● RECORD LIST
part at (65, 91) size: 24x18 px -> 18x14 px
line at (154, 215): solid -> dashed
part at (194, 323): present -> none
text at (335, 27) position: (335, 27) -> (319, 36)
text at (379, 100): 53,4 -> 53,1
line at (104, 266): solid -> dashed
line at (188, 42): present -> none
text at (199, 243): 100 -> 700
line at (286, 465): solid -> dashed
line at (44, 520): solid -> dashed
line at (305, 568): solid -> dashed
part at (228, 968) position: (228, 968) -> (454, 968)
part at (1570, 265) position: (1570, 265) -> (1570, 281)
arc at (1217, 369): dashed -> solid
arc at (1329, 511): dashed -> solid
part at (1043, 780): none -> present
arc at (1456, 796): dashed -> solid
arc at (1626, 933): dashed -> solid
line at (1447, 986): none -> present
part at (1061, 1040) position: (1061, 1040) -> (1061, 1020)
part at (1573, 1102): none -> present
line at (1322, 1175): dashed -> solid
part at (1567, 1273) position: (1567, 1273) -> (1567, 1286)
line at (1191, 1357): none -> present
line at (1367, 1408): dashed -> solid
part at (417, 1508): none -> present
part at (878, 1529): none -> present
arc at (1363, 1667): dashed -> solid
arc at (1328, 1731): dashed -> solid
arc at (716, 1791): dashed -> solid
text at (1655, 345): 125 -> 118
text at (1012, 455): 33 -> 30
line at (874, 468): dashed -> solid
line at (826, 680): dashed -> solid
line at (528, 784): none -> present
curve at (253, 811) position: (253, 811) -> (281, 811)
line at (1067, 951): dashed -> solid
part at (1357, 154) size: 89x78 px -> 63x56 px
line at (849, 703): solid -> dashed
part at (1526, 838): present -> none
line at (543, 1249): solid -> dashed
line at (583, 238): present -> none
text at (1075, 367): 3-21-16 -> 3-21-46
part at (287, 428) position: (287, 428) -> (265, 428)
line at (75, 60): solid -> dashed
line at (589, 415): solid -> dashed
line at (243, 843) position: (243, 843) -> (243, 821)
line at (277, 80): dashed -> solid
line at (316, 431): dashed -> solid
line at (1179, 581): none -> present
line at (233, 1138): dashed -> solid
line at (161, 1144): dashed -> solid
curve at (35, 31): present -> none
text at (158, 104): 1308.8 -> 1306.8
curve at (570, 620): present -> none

● THE REQUEST
Rewrite the stretch of the records from the start through the line that contains "line at (104, 266): solid -> dashed", changing "part" to "piece" and keeping everything else the same.

● ANSWER TO THE PROBLEM
piece at (65, 91) size: 24x18 px -> 18x14 px
line at (154, 215): solid -> dashed
piece at (194, 323): present -> none
text at (335, 27) position: (335, 27) -> (319, 36)
text at (379, 100): 53,4 -> 53,1
line at (104, 266): solid -> dashed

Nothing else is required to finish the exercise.